# Short exercise
Reproduce the data below word for word, from its first line through the line containing "Entered: 1:37", and stop there.

+--

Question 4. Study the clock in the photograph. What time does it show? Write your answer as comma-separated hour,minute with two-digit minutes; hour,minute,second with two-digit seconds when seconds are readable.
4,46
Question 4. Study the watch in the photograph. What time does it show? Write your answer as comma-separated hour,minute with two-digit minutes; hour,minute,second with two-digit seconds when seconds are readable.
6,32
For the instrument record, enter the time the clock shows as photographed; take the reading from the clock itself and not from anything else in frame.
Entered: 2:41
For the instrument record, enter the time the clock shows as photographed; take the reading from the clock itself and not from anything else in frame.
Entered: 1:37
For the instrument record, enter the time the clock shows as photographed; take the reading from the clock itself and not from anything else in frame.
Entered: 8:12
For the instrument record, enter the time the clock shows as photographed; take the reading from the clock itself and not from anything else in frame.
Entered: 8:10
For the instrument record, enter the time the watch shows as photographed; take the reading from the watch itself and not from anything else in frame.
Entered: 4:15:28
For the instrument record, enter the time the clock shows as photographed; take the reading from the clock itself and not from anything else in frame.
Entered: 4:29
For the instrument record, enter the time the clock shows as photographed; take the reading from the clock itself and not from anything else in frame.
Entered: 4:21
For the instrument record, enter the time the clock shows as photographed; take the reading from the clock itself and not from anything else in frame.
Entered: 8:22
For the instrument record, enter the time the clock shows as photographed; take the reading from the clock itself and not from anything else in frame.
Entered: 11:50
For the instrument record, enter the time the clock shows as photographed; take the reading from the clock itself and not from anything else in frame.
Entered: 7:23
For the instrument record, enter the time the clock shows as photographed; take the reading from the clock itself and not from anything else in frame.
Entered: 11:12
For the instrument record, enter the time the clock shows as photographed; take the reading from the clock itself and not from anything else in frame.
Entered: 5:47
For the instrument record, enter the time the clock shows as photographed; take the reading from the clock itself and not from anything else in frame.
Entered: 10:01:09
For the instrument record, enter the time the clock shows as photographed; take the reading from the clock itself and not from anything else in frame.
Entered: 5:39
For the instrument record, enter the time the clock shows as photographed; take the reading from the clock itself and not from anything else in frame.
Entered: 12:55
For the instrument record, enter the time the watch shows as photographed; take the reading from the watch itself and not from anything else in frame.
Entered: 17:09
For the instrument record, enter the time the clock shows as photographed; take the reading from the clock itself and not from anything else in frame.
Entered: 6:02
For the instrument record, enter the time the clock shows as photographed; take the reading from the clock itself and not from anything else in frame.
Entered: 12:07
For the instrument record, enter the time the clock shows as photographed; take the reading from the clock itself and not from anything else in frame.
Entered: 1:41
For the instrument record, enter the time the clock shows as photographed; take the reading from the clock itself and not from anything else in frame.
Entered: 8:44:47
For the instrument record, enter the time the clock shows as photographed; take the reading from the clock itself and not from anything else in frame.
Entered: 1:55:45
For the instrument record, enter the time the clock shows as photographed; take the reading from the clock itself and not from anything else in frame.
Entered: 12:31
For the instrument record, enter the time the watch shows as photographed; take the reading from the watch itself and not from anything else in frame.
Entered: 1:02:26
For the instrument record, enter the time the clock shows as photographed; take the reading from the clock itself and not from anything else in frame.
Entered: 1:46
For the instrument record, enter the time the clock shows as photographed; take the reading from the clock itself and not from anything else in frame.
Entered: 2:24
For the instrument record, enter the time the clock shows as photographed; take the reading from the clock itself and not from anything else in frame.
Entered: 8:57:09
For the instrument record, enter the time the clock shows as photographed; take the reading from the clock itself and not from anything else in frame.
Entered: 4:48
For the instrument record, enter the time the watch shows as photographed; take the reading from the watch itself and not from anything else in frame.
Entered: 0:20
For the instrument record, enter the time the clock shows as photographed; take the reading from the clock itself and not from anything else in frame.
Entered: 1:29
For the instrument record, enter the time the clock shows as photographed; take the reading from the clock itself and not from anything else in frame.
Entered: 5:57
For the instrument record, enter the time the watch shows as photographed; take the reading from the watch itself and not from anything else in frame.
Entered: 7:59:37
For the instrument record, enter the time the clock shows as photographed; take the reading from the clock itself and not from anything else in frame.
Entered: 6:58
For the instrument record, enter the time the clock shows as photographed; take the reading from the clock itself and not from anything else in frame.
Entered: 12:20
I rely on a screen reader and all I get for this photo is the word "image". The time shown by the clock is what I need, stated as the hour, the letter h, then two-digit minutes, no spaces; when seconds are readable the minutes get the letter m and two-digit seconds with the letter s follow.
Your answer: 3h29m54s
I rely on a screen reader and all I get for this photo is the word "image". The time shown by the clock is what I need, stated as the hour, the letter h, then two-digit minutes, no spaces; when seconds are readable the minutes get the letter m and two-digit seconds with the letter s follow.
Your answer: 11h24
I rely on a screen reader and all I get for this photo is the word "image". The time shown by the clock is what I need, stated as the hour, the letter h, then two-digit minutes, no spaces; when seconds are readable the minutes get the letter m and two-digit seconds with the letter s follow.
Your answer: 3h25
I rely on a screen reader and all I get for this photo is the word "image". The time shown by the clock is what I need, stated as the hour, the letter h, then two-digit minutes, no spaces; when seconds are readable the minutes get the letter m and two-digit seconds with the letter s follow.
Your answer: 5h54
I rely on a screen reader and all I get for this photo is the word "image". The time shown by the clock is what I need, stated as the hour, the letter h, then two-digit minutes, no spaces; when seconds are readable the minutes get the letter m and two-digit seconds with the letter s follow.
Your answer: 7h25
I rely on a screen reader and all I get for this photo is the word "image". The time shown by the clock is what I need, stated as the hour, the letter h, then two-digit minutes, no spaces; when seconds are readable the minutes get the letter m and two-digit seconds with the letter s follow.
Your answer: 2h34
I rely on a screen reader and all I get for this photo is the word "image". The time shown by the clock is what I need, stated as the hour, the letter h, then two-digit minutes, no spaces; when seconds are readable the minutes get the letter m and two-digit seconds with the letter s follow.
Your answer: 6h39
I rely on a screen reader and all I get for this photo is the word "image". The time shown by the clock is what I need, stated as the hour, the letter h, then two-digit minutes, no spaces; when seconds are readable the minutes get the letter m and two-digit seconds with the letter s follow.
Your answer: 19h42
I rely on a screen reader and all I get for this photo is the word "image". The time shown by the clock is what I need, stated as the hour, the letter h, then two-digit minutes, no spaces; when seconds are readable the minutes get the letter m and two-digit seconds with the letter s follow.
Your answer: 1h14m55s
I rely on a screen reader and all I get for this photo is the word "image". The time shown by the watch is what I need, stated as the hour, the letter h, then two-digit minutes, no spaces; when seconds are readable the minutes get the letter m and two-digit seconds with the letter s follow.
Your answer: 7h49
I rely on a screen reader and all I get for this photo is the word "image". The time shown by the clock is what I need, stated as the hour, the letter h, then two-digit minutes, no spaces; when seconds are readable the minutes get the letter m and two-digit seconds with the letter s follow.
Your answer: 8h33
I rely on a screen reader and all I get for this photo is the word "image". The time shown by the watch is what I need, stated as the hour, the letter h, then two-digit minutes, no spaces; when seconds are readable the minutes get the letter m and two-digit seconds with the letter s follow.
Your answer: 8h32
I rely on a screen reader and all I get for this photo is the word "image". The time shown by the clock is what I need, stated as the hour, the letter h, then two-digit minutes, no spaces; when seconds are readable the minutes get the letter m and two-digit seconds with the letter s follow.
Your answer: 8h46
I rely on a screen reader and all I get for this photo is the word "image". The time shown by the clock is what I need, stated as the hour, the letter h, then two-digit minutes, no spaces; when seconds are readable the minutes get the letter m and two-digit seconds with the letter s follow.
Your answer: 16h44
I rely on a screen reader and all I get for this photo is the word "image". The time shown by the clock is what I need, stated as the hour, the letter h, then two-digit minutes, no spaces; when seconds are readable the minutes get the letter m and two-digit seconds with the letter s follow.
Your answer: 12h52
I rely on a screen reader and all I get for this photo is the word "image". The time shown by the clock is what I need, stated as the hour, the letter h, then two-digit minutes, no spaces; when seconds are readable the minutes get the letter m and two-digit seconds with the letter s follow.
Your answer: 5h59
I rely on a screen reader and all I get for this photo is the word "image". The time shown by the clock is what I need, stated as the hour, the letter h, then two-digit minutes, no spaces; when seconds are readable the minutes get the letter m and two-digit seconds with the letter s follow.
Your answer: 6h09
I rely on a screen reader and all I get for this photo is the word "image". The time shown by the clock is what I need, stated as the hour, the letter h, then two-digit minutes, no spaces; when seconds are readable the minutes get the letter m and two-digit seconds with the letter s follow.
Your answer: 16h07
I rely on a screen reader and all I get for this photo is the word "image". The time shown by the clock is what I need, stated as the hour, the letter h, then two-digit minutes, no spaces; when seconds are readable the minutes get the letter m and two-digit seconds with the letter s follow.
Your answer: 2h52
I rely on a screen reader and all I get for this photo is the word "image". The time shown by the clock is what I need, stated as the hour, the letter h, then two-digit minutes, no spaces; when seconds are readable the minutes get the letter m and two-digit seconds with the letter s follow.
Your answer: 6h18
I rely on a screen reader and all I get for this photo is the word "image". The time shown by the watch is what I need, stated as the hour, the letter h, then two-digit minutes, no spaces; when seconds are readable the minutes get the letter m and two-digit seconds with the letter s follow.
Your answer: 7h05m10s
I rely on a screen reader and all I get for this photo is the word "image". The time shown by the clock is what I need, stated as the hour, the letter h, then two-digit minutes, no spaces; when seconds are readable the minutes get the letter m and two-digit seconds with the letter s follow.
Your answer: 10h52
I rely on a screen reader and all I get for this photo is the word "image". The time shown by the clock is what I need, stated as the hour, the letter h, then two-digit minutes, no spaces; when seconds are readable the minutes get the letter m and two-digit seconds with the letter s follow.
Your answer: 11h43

+--

# The response
Question 4. Study the clock in the photograph. What time does it show? Write your answer as comma-separated hour,minute with two-digit minutes; hour,minute,second with two-digit seconds when seconds are readable.
4,46
Question 4. Study the watch in the photograph. What time does it show? Write your answer as comma-separated hour,minute with two-digit minutes; hour,minute,second with two-digit seconds when seconds are readable.
6,32
For the instrument record, enter the time the clock shows as photographed; take the reading from the clock itself and not from anything else in frame.
Entered: 2:41
For the instrument record, enter the time the clock shows as photographed; take the reading from the clock itself and not from anything else in frame.
Entered: 1:37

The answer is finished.